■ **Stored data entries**

==========

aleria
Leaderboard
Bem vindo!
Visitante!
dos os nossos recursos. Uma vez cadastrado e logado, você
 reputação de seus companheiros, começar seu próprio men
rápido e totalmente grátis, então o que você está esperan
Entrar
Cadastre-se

==========

■ **Task item**
Only lines with the word "você" are wanted; pull each of them from the records.

■ **Problem solution**
dos os nossos recursos. Uma vez cadastrado e logado, você
rápido e totalmente grátis, então o que você está esperan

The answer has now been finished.